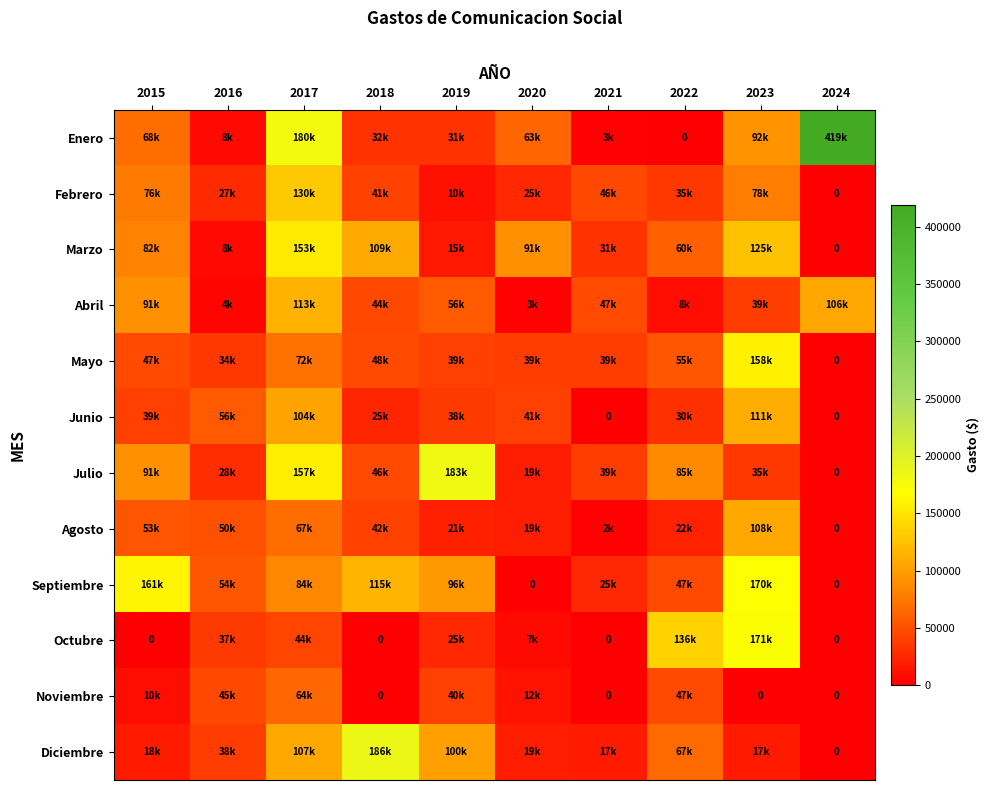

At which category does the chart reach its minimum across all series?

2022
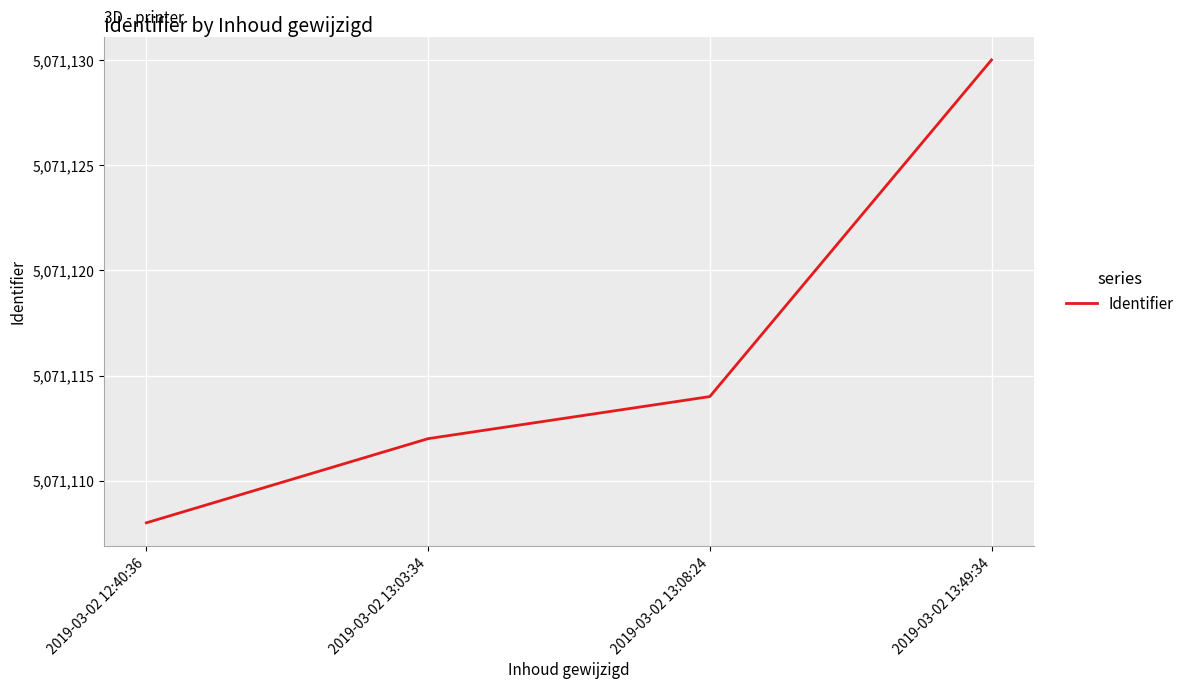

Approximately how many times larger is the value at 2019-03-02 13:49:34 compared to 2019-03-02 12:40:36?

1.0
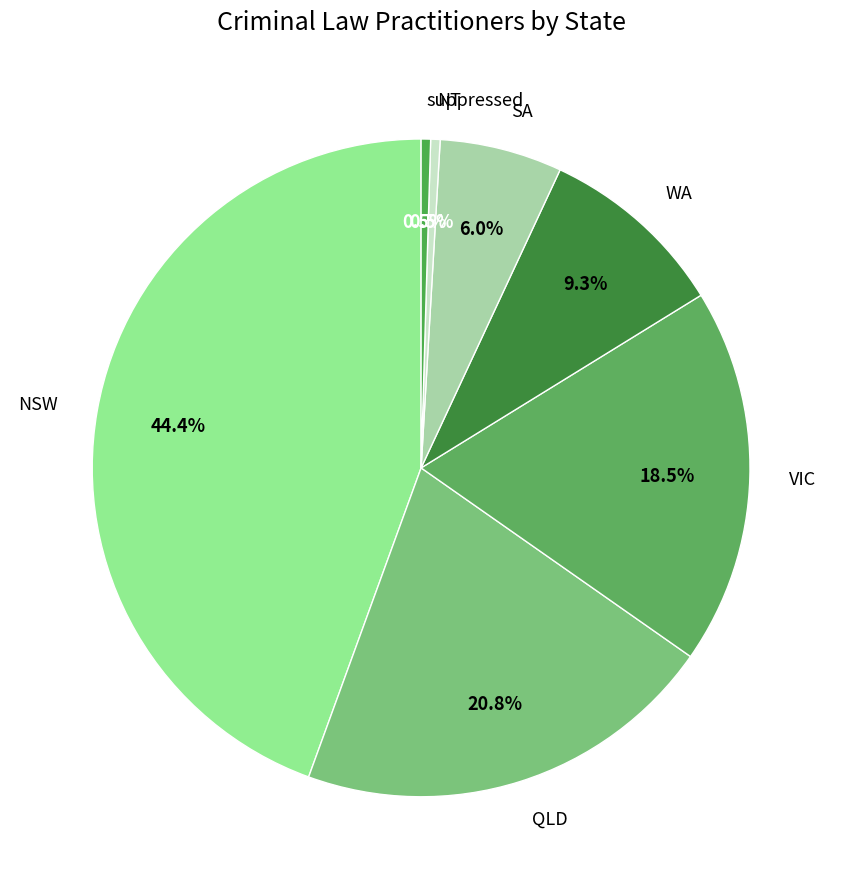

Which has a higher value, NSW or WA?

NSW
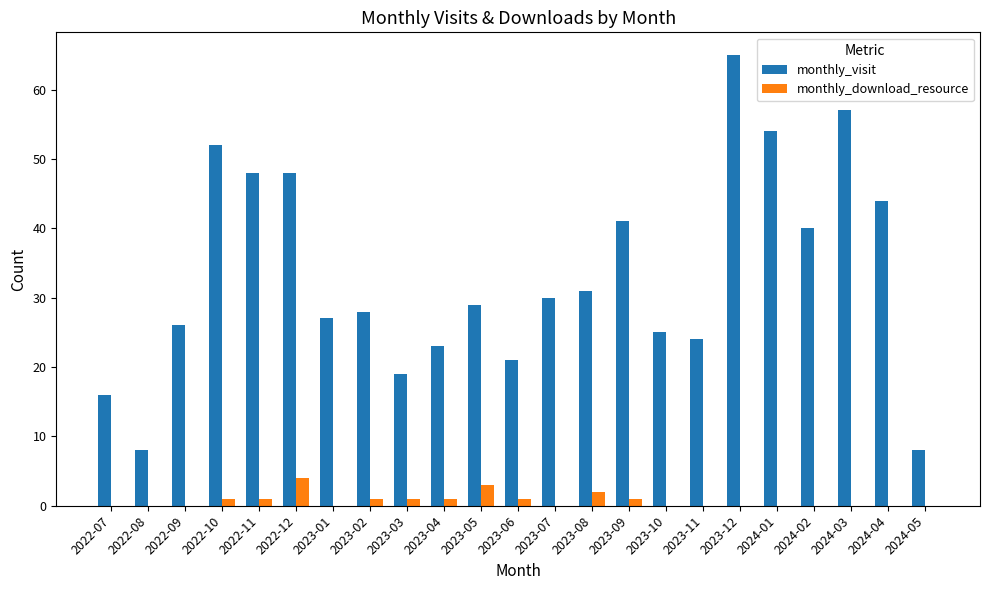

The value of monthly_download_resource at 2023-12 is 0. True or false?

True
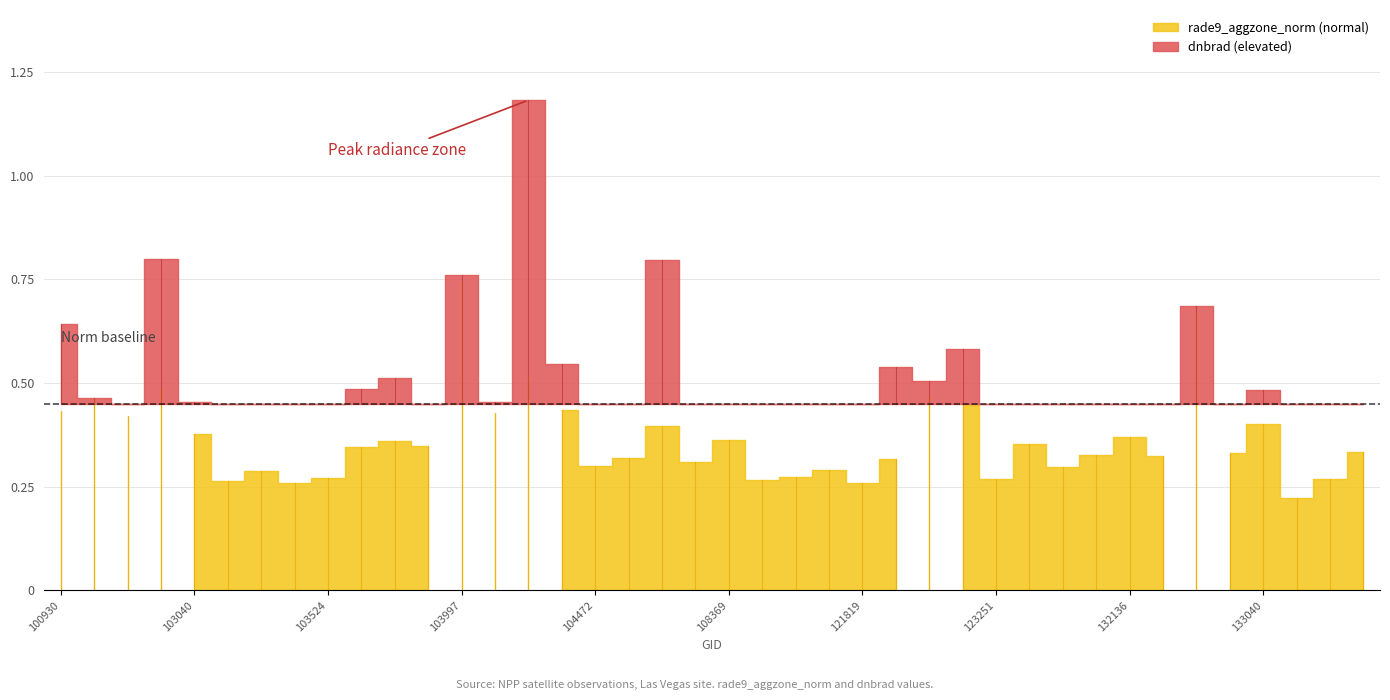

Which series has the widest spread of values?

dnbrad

——————————

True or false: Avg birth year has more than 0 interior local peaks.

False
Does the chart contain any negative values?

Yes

——————————

TASK REQUIREMENTS: Pull out each line of the records that contains the word "values", and list those lines in their original order.

EXERCISE RESPONSE:
Which series has the widest spread of values?
Does the chart contain any negative values?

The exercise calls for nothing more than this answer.